Zuerst einmal ist es schön, dass die Schüler als letzten Schritt das (Mit-) Teilen der Resultate und Schlussfolgerungen aufgenommen haben. Genauso wie sie damit angedeutet haben, dass die mitgeteilten Resultate in aller Regel wieder neue Fragen aufwerfen — wodurch der Kreislauf in die nächste Runde geht. Robuster Erkenntnisgewinn funktioniert tatsächlich meist über solche mehrfach durchlaufenen Zyklen.
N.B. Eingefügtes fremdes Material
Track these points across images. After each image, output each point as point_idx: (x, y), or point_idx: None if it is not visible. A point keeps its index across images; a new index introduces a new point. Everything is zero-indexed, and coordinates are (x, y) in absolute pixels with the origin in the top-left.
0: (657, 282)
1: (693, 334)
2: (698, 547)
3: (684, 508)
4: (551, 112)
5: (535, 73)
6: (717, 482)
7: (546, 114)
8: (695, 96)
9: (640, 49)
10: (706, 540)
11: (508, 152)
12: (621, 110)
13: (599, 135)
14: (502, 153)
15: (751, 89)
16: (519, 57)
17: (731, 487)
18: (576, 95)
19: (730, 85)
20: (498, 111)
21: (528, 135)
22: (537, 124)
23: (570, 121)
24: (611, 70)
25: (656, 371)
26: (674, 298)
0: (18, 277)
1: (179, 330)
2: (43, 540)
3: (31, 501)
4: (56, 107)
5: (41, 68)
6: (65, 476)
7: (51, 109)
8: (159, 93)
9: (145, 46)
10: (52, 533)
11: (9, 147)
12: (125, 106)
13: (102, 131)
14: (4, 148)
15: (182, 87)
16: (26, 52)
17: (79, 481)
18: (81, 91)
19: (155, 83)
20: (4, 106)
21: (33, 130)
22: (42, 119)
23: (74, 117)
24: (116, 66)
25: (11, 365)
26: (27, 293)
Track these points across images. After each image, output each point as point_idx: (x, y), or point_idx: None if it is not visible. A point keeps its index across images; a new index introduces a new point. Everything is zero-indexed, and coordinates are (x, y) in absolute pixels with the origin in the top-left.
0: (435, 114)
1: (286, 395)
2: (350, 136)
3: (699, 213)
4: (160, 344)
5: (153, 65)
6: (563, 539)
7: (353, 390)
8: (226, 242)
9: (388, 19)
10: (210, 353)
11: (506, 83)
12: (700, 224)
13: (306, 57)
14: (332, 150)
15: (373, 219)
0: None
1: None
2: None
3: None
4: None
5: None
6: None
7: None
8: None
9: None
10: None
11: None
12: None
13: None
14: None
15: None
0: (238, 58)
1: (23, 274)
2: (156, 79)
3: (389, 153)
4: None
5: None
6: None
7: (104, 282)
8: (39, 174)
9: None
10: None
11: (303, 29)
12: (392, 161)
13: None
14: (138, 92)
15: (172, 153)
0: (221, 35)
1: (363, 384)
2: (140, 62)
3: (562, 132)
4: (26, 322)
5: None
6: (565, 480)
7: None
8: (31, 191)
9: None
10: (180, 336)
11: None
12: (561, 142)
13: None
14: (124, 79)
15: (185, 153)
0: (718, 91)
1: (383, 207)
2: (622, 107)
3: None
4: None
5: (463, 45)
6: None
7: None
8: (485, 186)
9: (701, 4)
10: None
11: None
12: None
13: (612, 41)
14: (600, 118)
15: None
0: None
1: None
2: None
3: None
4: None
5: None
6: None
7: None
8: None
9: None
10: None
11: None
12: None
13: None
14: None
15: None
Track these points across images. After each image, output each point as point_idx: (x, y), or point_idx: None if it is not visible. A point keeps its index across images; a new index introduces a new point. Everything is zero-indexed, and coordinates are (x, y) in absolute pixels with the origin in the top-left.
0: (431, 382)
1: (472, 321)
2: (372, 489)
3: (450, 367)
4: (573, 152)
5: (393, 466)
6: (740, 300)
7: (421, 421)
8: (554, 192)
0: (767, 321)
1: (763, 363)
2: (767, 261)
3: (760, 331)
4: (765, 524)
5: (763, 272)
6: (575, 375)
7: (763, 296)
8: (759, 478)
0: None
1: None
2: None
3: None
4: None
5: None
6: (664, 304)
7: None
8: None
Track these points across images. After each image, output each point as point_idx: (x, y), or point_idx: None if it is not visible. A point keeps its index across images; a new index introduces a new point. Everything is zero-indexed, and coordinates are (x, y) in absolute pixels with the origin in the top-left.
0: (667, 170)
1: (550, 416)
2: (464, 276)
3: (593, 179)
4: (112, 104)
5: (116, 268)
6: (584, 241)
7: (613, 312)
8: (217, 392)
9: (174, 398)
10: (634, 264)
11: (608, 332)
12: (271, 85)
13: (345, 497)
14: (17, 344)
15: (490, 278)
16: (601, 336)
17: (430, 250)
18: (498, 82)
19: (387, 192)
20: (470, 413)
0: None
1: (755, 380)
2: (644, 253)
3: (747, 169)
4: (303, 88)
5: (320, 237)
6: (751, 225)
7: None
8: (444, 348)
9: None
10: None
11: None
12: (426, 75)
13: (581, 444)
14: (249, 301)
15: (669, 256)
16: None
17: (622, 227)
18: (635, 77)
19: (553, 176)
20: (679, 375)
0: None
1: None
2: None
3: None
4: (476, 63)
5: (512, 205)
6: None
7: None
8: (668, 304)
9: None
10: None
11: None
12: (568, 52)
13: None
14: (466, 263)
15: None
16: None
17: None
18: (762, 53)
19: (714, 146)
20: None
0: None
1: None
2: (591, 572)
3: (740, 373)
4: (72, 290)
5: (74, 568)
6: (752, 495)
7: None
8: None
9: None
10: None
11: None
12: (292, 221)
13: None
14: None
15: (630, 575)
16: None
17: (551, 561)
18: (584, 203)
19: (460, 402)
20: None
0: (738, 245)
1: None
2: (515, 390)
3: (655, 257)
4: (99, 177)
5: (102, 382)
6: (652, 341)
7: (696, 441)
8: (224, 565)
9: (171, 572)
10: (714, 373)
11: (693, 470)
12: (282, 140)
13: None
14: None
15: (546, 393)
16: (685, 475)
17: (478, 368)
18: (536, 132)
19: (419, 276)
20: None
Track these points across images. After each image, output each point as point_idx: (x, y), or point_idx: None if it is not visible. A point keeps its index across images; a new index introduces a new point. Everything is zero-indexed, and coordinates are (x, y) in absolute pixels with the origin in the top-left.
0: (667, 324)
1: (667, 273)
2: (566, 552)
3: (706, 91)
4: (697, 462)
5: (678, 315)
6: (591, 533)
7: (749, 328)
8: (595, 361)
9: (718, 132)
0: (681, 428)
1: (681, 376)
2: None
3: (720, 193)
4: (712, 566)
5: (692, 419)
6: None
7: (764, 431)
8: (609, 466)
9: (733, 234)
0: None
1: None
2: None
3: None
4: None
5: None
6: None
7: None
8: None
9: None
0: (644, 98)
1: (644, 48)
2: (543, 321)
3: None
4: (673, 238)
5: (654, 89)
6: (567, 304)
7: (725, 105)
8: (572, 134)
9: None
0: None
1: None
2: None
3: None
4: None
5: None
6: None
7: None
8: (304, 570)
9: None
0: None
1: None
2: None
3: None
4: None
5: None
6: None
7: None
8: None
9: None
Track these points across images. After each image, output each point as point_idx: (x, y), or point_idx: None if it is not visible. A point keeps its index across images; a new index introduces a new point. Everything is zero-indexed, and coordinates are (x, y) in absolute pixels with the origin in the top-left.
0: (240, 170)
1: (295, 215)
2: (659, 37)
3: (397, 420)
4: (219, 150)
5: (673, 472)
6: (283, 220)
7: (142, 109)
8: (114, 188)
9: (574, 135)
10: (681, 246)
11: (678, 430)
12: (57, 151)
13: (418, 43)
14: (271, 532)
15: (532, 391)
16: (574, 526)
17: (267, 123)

Was allerdings stört, ist die Position der Beobachtung im Zyklus. Die kommt sicherlich nicht nach der Hypothese, da kommen — zumindest in der experimentellen Forschung — eben die Experimente. Die Beobachtung kommt vielmehr vor den Fragen. Denn Fragen kann ich schließlich nur stellen, wenn ich etwas beobachtet habe, was ich nicht (ganz) verstanden habe.

Aus einer Beobachtung formuliere ich also eine Frage, zu der ich anschließend eine Hypothese entwickle, wie die Antwort aussehen könnte. Diese Hypothese taugt für den wissenschaftlichen Erkenntnisgewinn allerdings nur, wenn sie testbar ist — das heißt, wenn ich konkret Experimente durchführen kann, um die Hypothese auf Herz und Nieren zu testen.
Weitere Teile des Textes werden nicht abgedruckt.